The influence of immune activation at early vs late gestation on fetal NRG1-ErbB4 expression and behavior in juvenile and adult mice offspring.

Maternal inflammation during pregnancy is associated with a higher incidence of mental disorders (e.g. schizophrenia and autism) in the offspring. In our study, we investigate the involvement of the NRG-ErbB signaling pathway in rodent fetal brains four hours following maternal immune activation (MIA) insult at two different gestational days (i.e. early vs late). Furthermore, we test the long-term behavioral alteration of the exposed MIA mice at juvenile and adulthood. We demonstrate that MIA at late, but not at early gestation day, altered the expression of NRG1, its receptor ErbB4, and the dopamine D2 receptor four hours post injection of viral or bacterial mimic material in fetal brain.

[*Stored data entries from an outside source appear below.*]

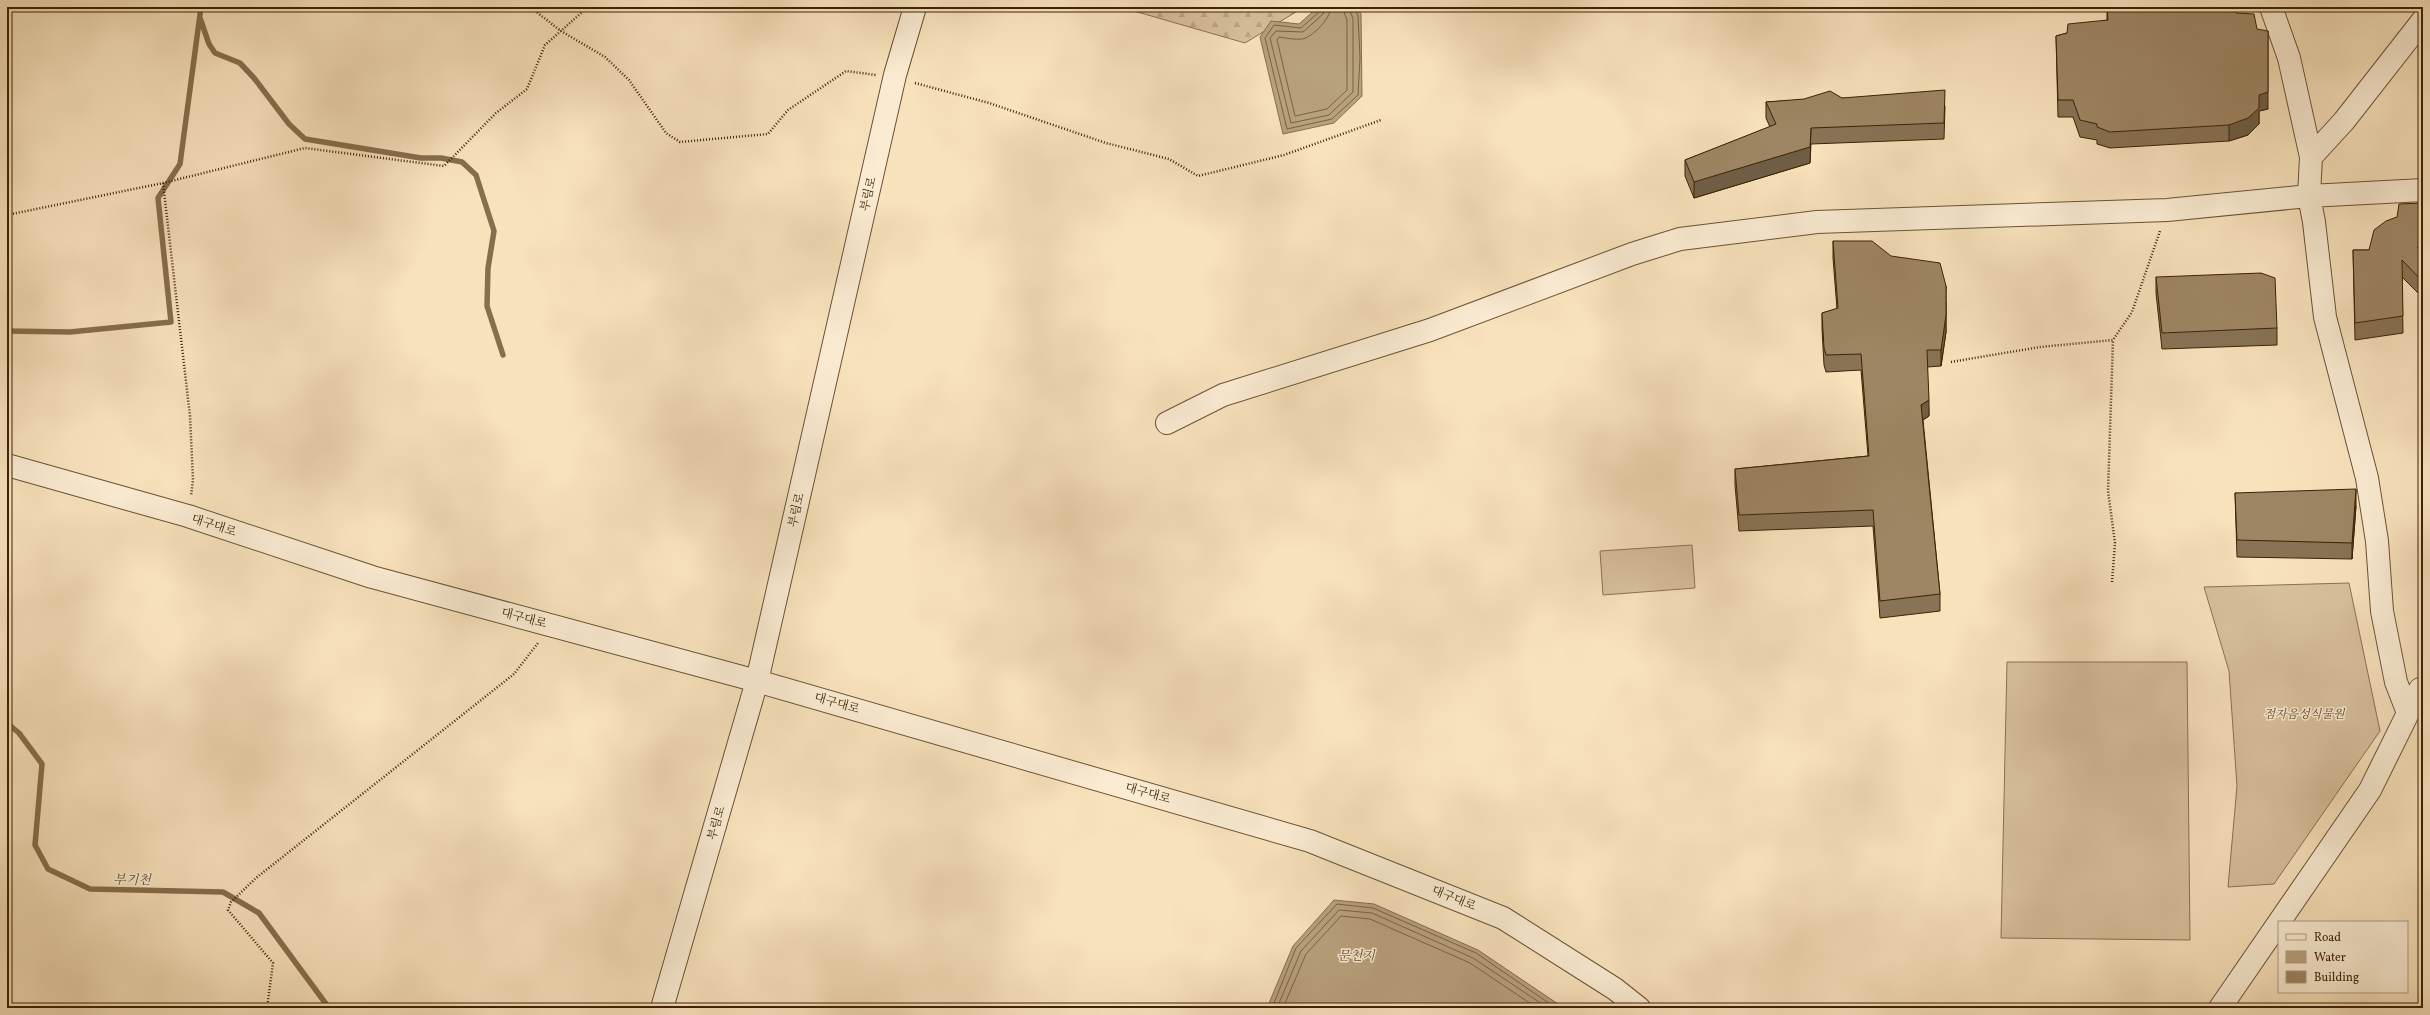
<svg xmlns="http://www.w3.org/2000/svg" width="2430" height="1015" font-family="Vollkorn,'Noto Serif KR',serif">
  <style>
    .forest { fill: url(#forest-firs); stroke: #8a7250 }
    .garden { fill: #d8c19d; stroke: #8a7250 }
    .water { fill: #b8a17d; stroke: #876e4d }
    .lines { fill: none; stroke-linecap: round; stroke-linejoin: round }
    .shore { stroke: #7a6240; stroke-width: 1 }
    .stream { stroke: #876e4d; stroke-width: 5.5 }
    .minor-casing { stroke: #6c5232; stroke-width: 24 }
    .path { stroke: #3d2204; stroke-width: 2.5; stroke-dasharray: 1 2; stroke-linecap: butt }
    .minor { stroke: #faecd3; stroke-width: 22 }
    .wall { fill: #887356; stroke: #3d2204 }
    .shaded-wall { fill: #6f5e46; stroke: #3d2204 }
    .building { fill: #9e8664; stroke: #3d2204 }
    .labels { text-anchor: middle; stroke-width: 3; stroke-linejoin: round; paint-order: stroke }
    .street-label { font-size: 12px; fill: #3d2204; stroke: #faecd3 }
    .park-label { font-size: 12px; font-style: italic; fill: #644a2a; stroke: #faecd3 }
    .water-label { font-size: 13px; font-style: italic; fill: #684e2e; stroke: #faecd3 }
  </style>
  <defs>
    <pattern id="forest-firs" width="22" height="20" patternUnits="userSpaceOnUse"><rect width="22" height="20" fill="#d8c19d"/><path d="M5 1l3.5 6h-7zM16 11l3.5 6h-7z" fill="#baa686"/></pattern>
  </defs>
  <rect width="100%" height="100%" fill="#f8e2bc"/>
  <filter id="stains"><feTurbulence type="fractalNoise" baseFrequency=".005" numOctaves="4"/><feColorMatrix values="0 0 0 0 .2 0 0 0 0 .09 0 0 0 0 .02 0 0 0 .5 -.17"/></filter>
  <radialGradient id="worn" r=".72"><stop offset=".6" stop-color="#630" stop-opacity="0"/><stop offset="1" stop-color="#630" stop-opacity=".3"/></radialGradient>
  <!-- forest -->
  <path class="forest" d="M1120 7H1304L1245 43Z"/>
  <!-- garden -->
  <path class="garden" d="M1692 545 1695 588 1603 595 1600 551Z
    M2349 583 2380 731 2274 884 2228 887 2237 786 2229 671 2204 587Z
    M2007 662H2187L2190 940 2001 938Z"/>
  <!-- water -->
  <path class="water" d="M1318 7H1356L1361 14 1362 96 1334 123 1283 134 1260 37 1271 21 1299 24Z
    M1334 900 1374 904 1478 950 1564 1008H1267L1293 946Z"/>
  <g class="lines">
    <!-- shore -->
    <path class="shore" d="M1320 7 1319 12 1301 28 1274 25 1265 38 1287 129 1332 119 1358 95 1360 58 1358 16 1354 7
      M1325 7 1323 14 1303 32 1276 31 1270 38 1291 123 1329 115 1353 92V18L1348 7
      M1331 7C1331 18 1313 37 1302 39 1295 40 1286 38 1279 37L1277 40 1295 116 1327 109 1347 90V20L1342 7
      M1272 1008 1296 948 1337 904 1373 908 1476 953 1556 1008
      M1277 1008 1301 951 1339 910 1372 913 1473 958 1548 1008
      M1283 1008 1306 954 1341 916 1370 919 1470 963 1537 1008"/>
    <!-- stream -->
    <path class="stream" d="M200 18 209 44 215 53 240 63 254 78 289 124 305 139 421 158H441L462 162 476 175 494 231 488 268 487 306 503 355
      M7 331 70 332 171 322 158 198 180 164 201 7
      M7 723 19 733 42 764 35 845 48 869 90 889 223 892 259 913 329 1008"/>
    <!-- minor casing -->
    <g class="minor-casing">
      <path id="minor" d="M2271 7 2289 58 2311 157
        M1167 423 1223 395 1430 330 1632 254 1680 239 1817 222 2167 210 2309 196 2423 190
        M7 465 188 516 372 577 757 681 1310 841 1503 918 1615 989 1639 1008
        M2408 713 2396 682 2382 611 2377 541 2367 478 2325 317 2314 222 2309 196 2311 157 2344 121 2423 20
        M662 1008 757 681 895 75 915 7
        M2220 1008 2370 790 2420 689 2423 690"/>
    </g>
    <!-- path -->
    <path class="path" d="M530 7 561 31 605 57 629 80 666 133 680 142 768 134 788 110 846 71 876 75
      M915 83 989 103 1106 143 1169 159 1198 176 1284 155 1381 120
      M163 183 190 416 193 480 191 496
      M7 215 163 183 305 148 444 166 496 113 527 89 545 45 588 7
      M1951 362 2040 347 2113 340 2132 312 2160 231
      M2112 582 2115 543 2108 491 2113 340
      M267 1008 273 963 228 910 231 902 256 878 514 674 538 643"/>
    <!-- minor -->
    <use href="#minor" class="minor"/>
  </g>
  <!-- wall -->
  <path class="wall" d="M2107 7H2236V13L2268 109 2259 111V124L2248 135 2229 141 2110 148 2097 144V140L2080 137 2073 117H2058L2056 36 2067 33 2107 20Z
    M1842 98 1945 106 1944 139 1811 144 1810 163 1694 198 1685 176V160L1770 127 1766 118V102Z
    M2423 203V298L2402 277 2403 333 2355 340 2353 250H2369L2397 217Z
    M1833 241 1946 302V332L1941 366 1927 367 1929 416 1923 420 1940 594V611L1880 618 1873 526 1739 531 1735 485V469L1868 456 1861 370 1826 372 1824 365 1822 329V313L1837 309 1833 258Z
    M2156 277 2277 328V345L2162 349 2156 293Z
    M2235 493 2356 506 2352 559 2237 557Z"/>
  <!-- shaded-wall -->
  <path class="shaded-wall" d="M2268 31V109L2259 111V124L2248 135 2229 141V125L2259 95Z
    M1811 128 1810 163 1694 198V182Z
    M1946 286V332L1941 366V350Z
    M1929 400V416L1921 421V405Z
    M2356 489V506L2352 559V543Z"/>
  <!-- building -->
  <path class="building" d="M2107 7H2236V13L2254 14 2257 29 2268 31V92L2259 95V108L2248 118 2229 125 2110 132 2097 127V124L2080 120 2073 100H2058L2056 36 2067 33 2068 24 2108 20Z
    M1945 90 1944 123 1811 128 1810 147 1694 182 1685 160 1776 124 1766 102 1804 99 1830 91 1842 98Z
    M2423 203V247H2417L2423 253V282L2402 260 2403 316 2355 323 2353 250H2369L2374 230 2386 221 2397 217 2399 204Z
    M1833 241H1872L1891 256 1940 263 1946 286V315L1941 350H1927L1929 400 1921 405 1940 594 1880 601 1873 510 1739 515 1735 469 1869 456 1861 354 1826 355 1824 348 1822 313 1838 308Z
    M2261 273 2275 278 2277 328 2162 333 2156 277Z
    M2356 489 2352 543 2237 540 2235 493Z"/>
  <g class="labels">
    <!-- street labels -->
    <g class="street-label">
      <text transform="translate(868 194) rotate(-77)" y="4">부림로</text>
      <text transform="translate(796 510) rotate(-77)" y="4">부림로</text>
      <text transform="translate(214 525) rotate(18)" y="4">대구대로</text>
      <text transform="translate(524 618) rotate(15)" y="4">대구대로</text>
      <text transform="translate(837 703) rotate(16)" y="4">대구대로</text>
      <text transform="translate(1148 793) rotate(16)" y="4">대구대로</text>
      <text transform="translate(716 823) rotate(-74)" y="4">부림로</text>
      <text transform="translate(1454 898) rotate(22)" y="4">대구대로</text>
    </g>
    <!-- park labels -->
    <g class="park-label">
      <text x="2304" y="718">점자음성식물원</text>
    </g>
    <!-- water labels -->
    <g class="water-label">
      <text transform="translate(132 879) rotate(1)" y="5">부기천</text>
      <text x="1356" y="960">문천지</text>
    </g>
  </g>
  <!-- margin -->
  <rect width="2430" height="1015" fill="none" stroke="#f8e2bc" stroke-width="24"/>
  <rect x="8" y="8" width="2414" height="999" fill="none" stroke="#3d2204" stroke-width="2"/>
  <rect x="12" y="12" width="2406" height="991" fill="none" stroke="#3d2204"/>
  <!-- legend -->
  <rect x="2278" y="921" width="130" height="72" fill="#faecd3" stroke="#ae9b80"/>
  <rect x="2286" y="934" width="20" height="6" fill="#faecd3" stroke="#ae9b80"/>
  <text x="2314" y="941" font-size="12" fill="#3d2204">Road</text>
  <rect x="2286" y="951" width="20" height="12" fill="#b8a17d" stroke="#ae9b80"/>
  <text x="2314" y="961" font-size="12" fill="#3d2204">Water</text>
  <rect x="2286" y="971" width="20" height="12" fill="#9e8664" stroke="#ae9b80"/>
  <text x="2314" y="981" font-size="12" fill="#3d2204">Building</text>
  <rect width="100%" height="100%" filter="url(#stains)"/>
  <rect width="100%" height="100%" fill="url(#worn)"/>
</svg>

At the behavioral levels, adult late-MIA-exposed female offspring, but not juvenile, display lack preference to a novel object. While working memory alteration observed only in adult male MIA-exposed offspring at late gestation day. In addition, we found that adult females MIA-exposed mice spent more time in the center of the open field than female-saline groups. On the other hand, juvenile male offspring exposed to MIA at early, but not late, gestation day displayed a significant alteration in social interaction. Our results suggest that MIA during late gestation immediately influences the expression levels of the NRG1 and ErbB4 genes, and affects long-term behavioral changes at adulthood. These behavioral changes are time related and sex-specific. Thus, immune activation at late stages of the embryonic brain development initiates the activation of the NRG1-ErbB4 pathway and this disturbance might result in cognitive dysfunction in adulthood.